Root cause walkthroughs

Fix 1 (binding-flush)

  1. resolveSessionIdToSend mints a fresh UUID via crypto.randomUUID() when useResume=false.
  2. The UUID is passed to claude-cli as --session-id.
  3. buildCliRunResult writes cliSessionBinding.sessionId = output.sessionId ?? context.reusableCliSession.sessionId regardless of whether claude-cli committed an assistant record to disk.
  4. If the subprocess is killed mid-turn — for example, the live-session manager calls closeLiveSession(session, "restart") on fingerprint mismatch (src/agents/cli-runner/claude-live-session.ts:78 and :110) — the .jsonl may exist with only the user/system prelude, no "role":"assistant", or may not exist at all.
  5. Next turn calls claudeCliSessionTranscriptHasContent(sid), finds nothing → invalidatedReason: "missing-transcript" → fresh session, empty memory.

Fix 2 (orphan-tool)

  1. Resume turn N runs successfully through claude-cli; assistant emits a tool_use block (e.g. Bash command).
  2. While the runtime is waiting for the tool to return — gateway restarts (brew upgrade, manual kickstart, etc.) OR claude-live-session.ts:closeLiveSession(_, "restart") fires from an unrelated fingerprint mismatch OR the tool itself hangs.
  3. claude-cli's transcript line for the tool_use is flushed, but the corresponding tool_result user message is never written.
  4. Resume turn N+1 calls claude --resume <sid>; claude-cli loads the JSONL, sees the trailing unanswered tool_use, and waits indefinitely for a tool_result that will never arrive.
  5. After 180s of no streaming output, OC's claude-live-session.ts no-output watchdog kills the subprocess with reason=abort.
  6. The dispatcher sees the empty final payload, emits NO_REPLY, and the user-visible result is silence.
  7. Repeats forever for that session because the binding still points at the dead transcript — the only escape is binding clear.

False-negative window

There's a brief gap between claude-cli closing its stdio and the OS making the JSONL line readable to a separate process. A single-shot probe immediately after the await can race that window and falsely conclude the transcript is empty, which would cause the missing-transcript reset we're trying to prevent.

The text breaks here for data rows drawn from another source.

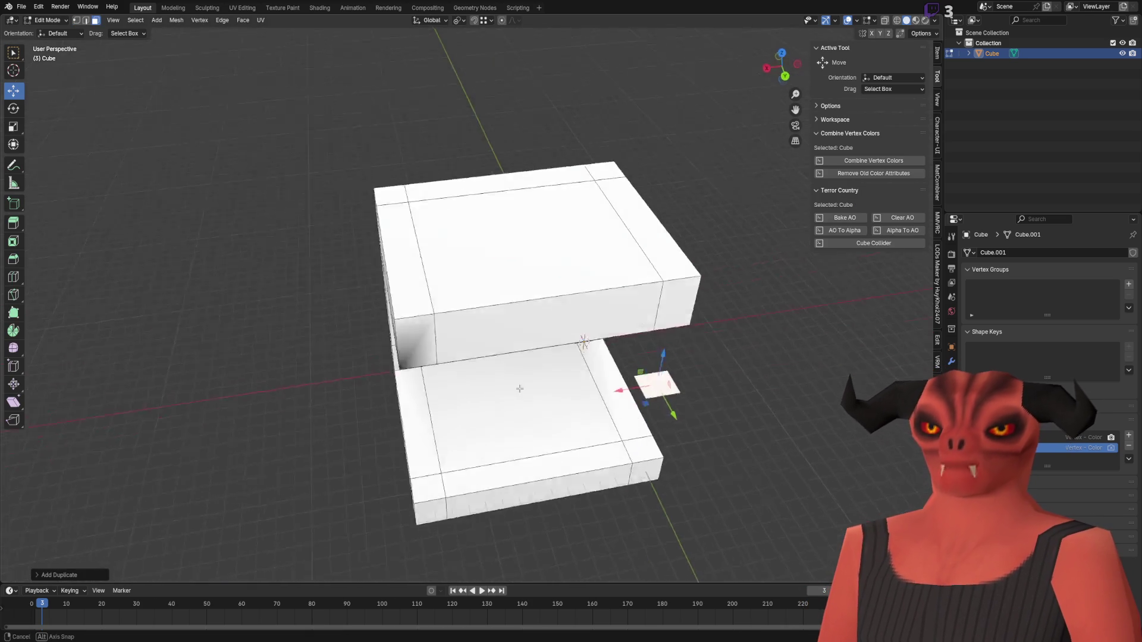
mouse_move(597, 359)
mouse_down()
mouse_move(473, 359)
mouse_move(488, 359)
mouse_up()
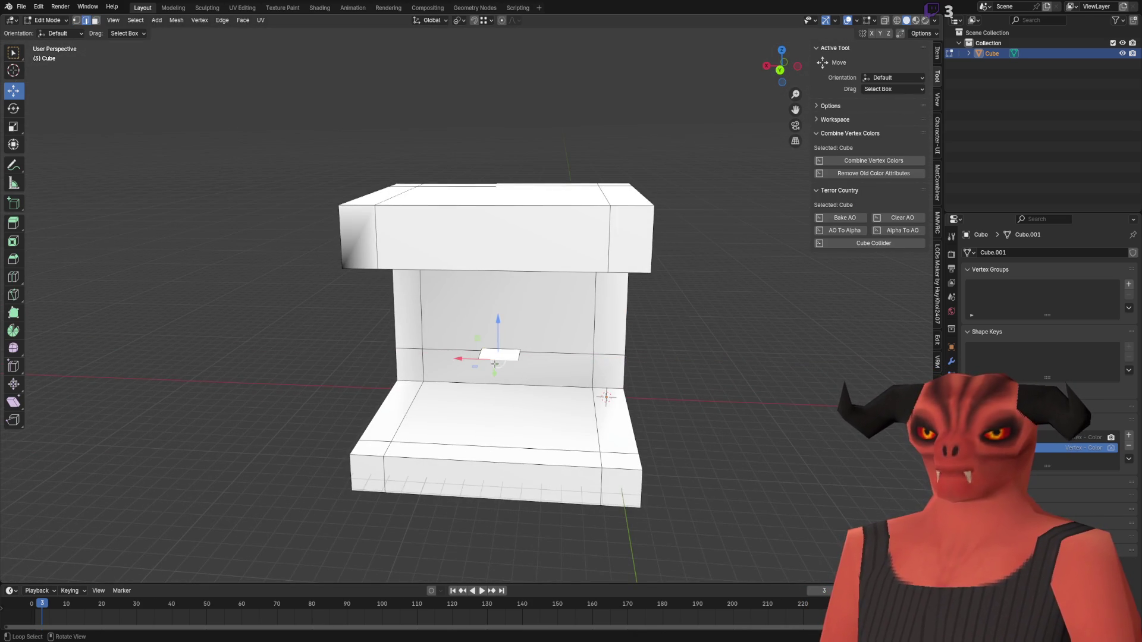
- Extrude the small face upward into a tall pillar and select the whole pillar
key(e)
key(Escape)
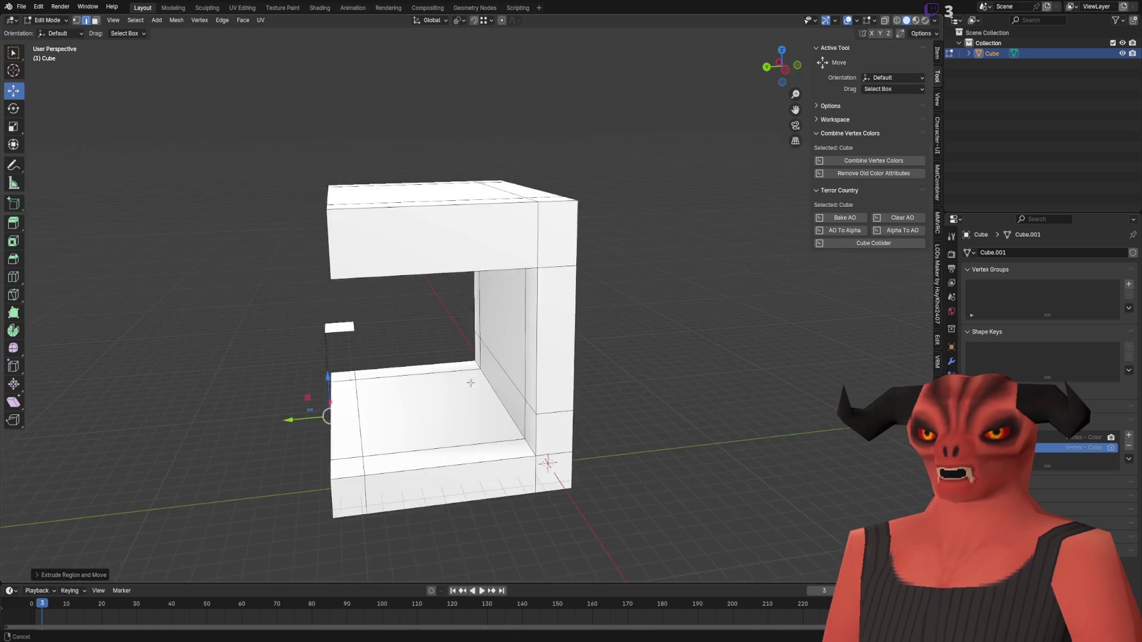
key(KP_Decimal)
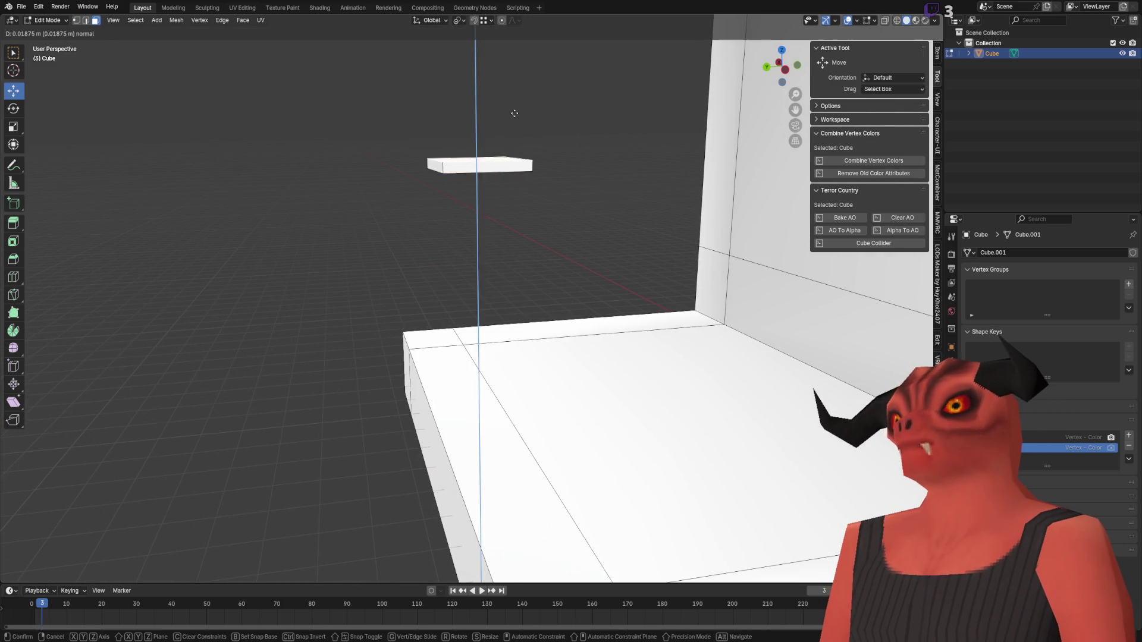
key(e)
click(488, 305)
key(l)
click(176, 20)
mouse_move(202, 193)
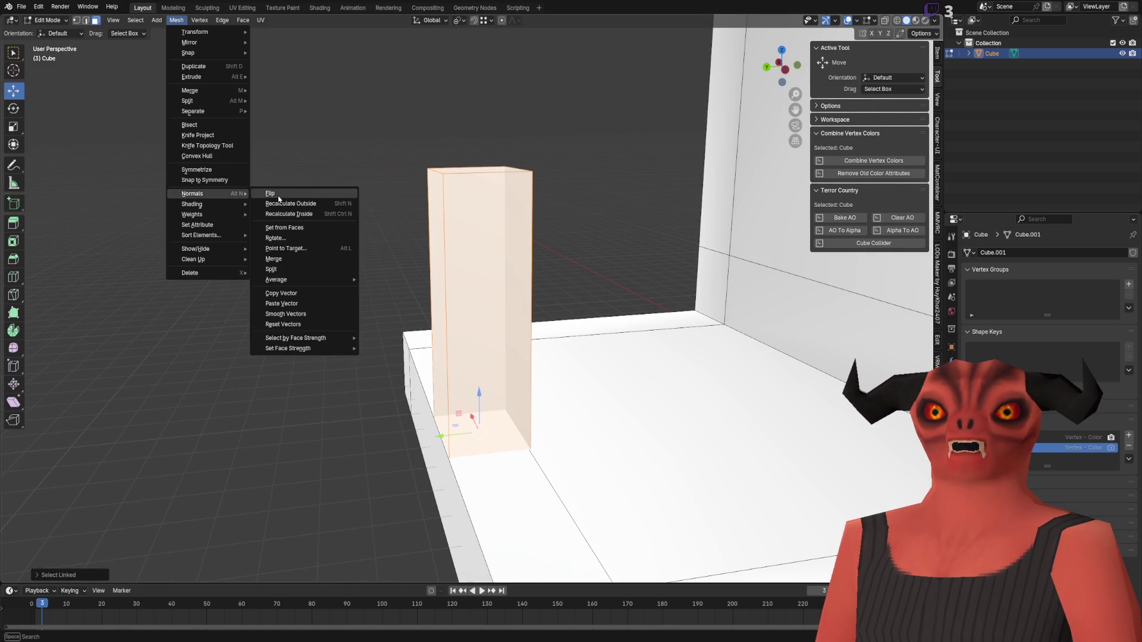
click(275, 194)
- Cut new edge loops through the wall, floor and ceiling
key(2)
right_click(594, 209)
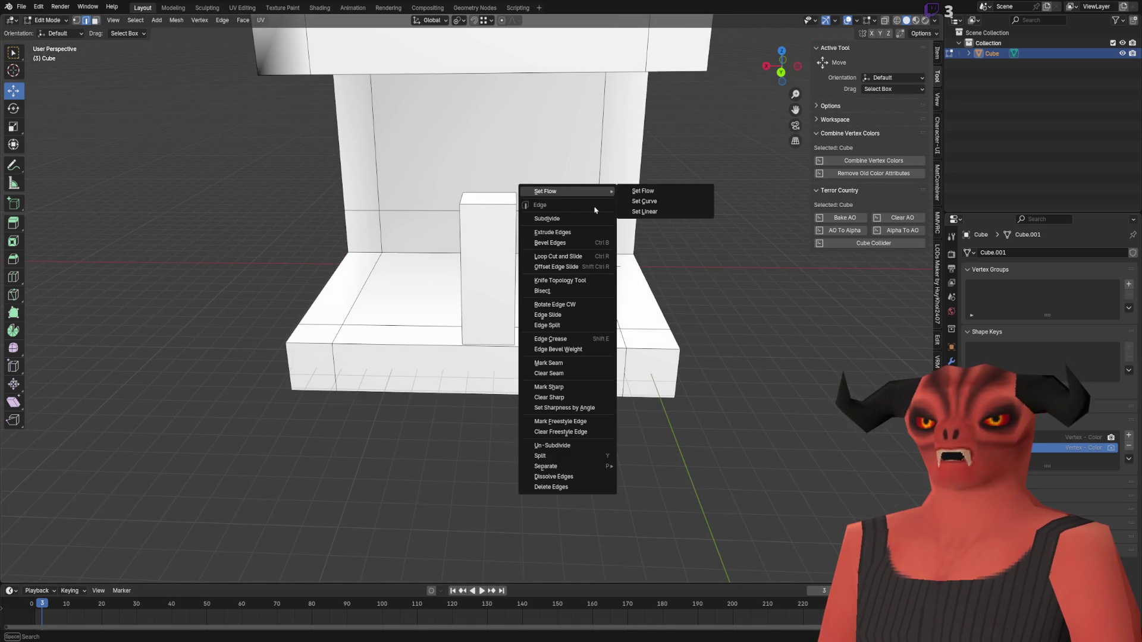
click(558, 256)
click(552, 333)
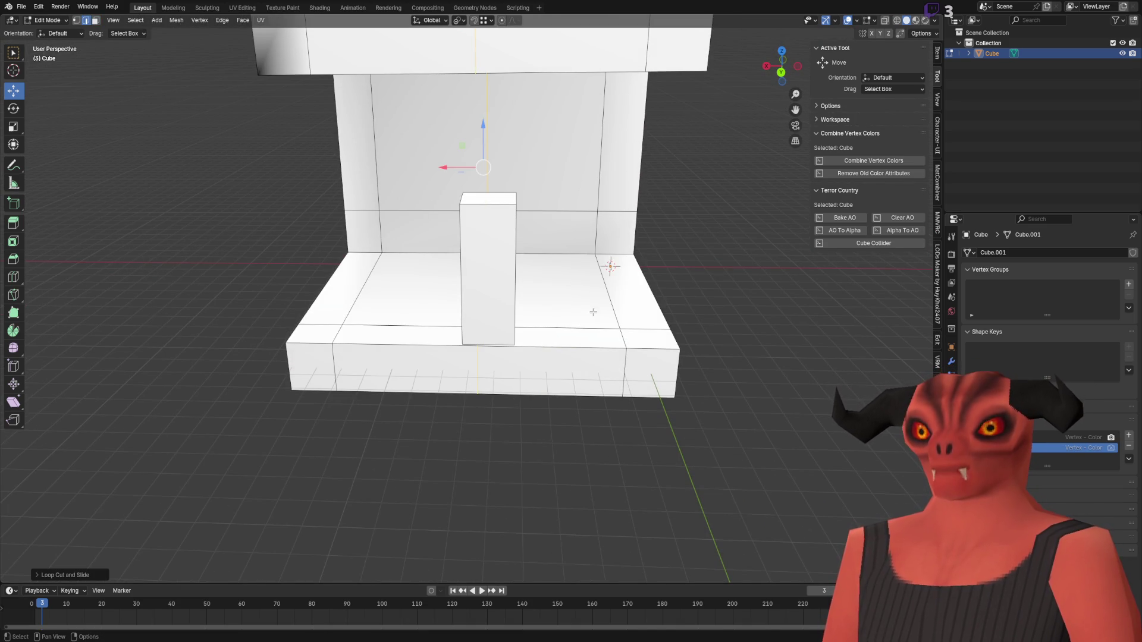
right_click(476, 262)
click(475, 262)
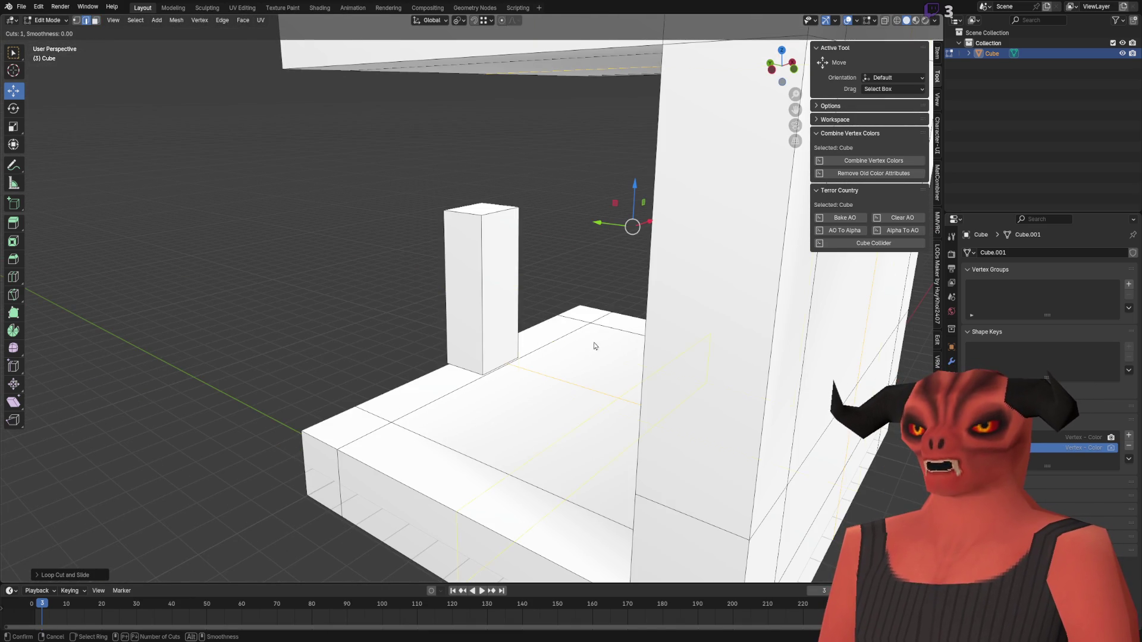
click(507, 501)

Fix 1's isCliBindingFlushed handles this with a bounded retry: 3 probes at delays [0, 50, 150] ms (max ~200 ms total scheduled delay). Empirically, the first probe succeeds in the common case, and the retries cover the long tail without serializing the happy path. If all three probes return false the binding is dropped and the next turn starts fresh — which is the correct behavior, since at that point the transcript genuinely isn't there.

Tests

src/agents/cli-runner.binding-flush.test.ts (Fix 1) — exercises isCliBindingFlushed directly via the new injectable-deps seam (setCliRunnerTestDeps / restoreCliRunnerTestDeps, mirroring the existing pattern in src/agents/cli-runner/prepare.ts):

  • returns false without probing for claude-cli with an undefined sessionId
  • returns true on first-probe success
  • retries 3 times before giving up
  • succeeds on a later retry when the transcript becomes visible mid-sequence
  • bounded under 400 ms wall-clock for the full 3-probe sequence (200 ms scheduled + jitter ceiling)
  • returns true without probing for non-claude-cli providers (codex-cli, anthropic, openai)
  • returns true without probing when the provider is undefined

src/agents/command/attempt-execution.test.ts (Fix 2) — exercises claudeCliSessionTranscriptHasOrphanedToolUse against synthetic on-disk JSONL fixtures:

  • returns false when the transcript is missing
  • returns false when the last assistant message has no tool_use
  • returns false when every tool_use has a matching tool_result
  • returns true when the last assistant message has a trailing tool_use without tool_result (the bug repro)
  • returns true when the last assistant has multiple tool_use and at least one is orphaned
  • returns false when an earlier assistant tool_use is unanswered but the last assistant message resolved cleanly (proves it's a TRAILING-orphan check, not a depth-N orphan check)
  • rejects path-like session ids instead of escaping the Claude projects tree

pnpm build && pnpm check clean locally. pnpm vitest run src/agents/cli-runner src/agents/cli-runner.ts src/agents/cli-runner.binding-flush.test.ts src/agents/cli-runner.test.ts src/agents/command/attempt-execution.test.ts src/agents/command/session-store.test.ts → 32 files / 302 tests pass.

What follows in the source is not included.